Juan Ramón Jiménez

Te explicamos quién fue Juan Ramón Jiménez, cuáles fueron sus principales obras poéticas y por qué pasó el final de su vida en el exilio.

Juan Ramón Jiménez
La obra más famosa de Juan Ramón Jiménez es Platero y yo.

¿Quién fue Juan Ramón Jiménez?

Juan Ramón Jiménez fue un poeta y escritor modernista español, célebre en el mundo entero por su relato poético Platero y yo. Sin embargo, también fue autor de una extensa obra poética que se desarrolló a lo largo de cincuenta años y en la que se propuso dar con la “poesía desnuda”, es decir, pura y esencial.

Aunque cronológicamente pertenece a la generación del 14 (novecentismo), Jiménez se vinculó con las generaciones literarias posteriores, en especial con la generación del 27 durante su etapa inicial. Su obra, muy influyente para los autores de vanguardia, comprende tres etapas claramente diferenciadas: una etapa sensible durante su juventud, una etapa intelectual entre 1916 y 1936, y una última etapa durante su vida en el exilio.

Como muchos de los artistas e intelectuales de la época, durante la Guerra Civil Española (1936-1939), Jiménez tomó partido por el bando republicano. En consecuencia, tras la victoria franquista, debió exiliarse en San Juan, Puerto Rico, donde vivió el resto de su vida. Allí se encontraba al momento de recibir el Premio Nobel de Literatura y de ser declarado hijo ilustre de su ciudad natal de Moguer, ambas cosas ocurridas en 1956.

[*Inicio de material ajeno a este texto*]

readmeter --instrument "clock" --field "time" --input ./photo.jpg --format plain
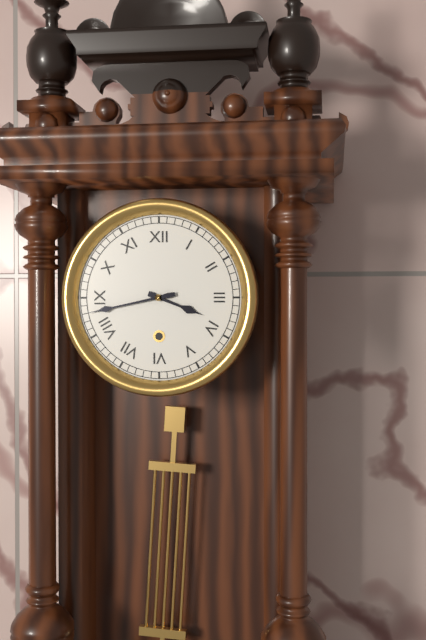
3:43
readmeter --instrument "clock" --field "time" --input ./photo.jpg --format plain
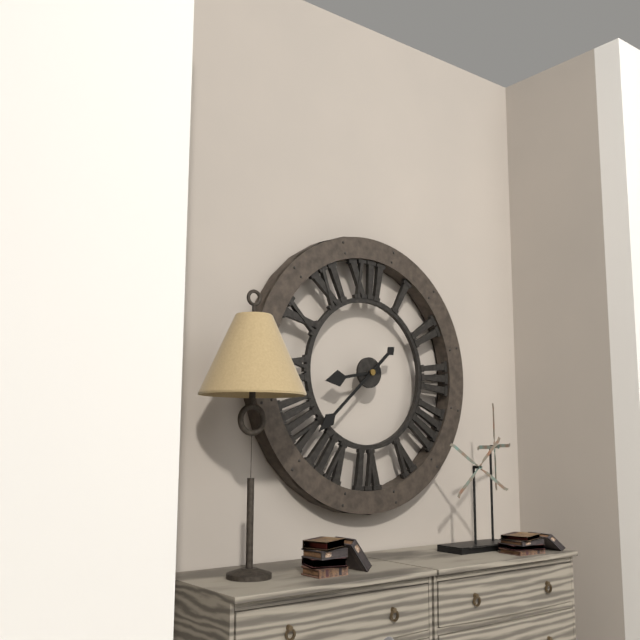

Nacimiento y juventud de Juan Ramón Jiménez

Juan Ramón Jiménez nació el 23 de diciembre de 1881 en la localidad de Moguer, en la provincia española de Huelva. Sus padres fueron Purificación Mantecón López-Parejo y Víctor Jiménez, una pareja de comerciantes de vinos. La pareja ya tenía una hija mayor, del matrimonio anterior del padre de Juan Ramón, que era viudo; y un hijo propio, Eustaquio. Juan Ramón era el benjamín de la familia.

En esta ciudad de la provincia de Huelva, Juan Ramón cursó sus estudios iniciales en el colegio San Luis Gonzaga de El Puerto de Santa María, una escuela de jesuítas, en la que destacó su espíritu rebelde. Aun así, en 1896, obtuvo el grado de bachiller en Artes y Ciencias.

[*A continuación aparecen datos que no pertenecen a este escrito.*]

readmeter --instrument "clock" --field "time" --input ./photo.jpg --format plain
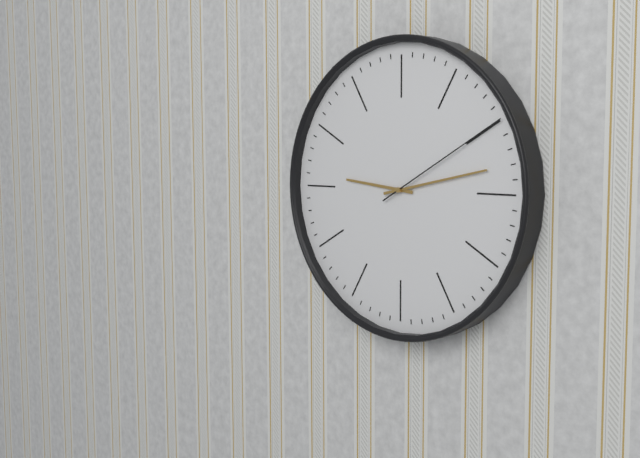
9:13:10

Ese mismo año, partió a Sevilla junto a su hermano mayor, donde tomaron parte del taller de pintura de Salvador Clemente (1859-1909). Allí Juan Ramón realizó cuadros costumbristas y paisajes, y conoció tanto la biblioteca del Ateneo y de la Sociedad de Escritores y Artistas, como el ambiente artístico y literario de Sevilla.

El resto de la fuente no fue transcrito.